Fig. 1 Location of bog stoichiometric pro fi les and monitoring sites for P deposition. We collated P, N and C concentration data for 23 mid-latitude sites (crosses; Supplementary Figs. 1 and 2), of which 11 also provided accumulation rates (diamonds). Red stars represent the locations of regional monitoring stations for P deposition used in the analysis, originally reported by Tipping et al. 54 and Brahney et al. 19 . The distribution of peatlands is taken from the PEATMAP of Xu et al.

========

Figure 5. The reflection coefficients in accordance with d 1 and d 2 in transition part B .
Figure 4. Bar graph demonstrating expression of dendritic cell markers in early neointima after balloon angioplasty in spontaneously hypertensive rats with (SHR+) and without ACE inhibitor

========

▸ Task goal
Across the material, how many lines contain the word "Figure"? Only the number is wanted.

▸ Response area
2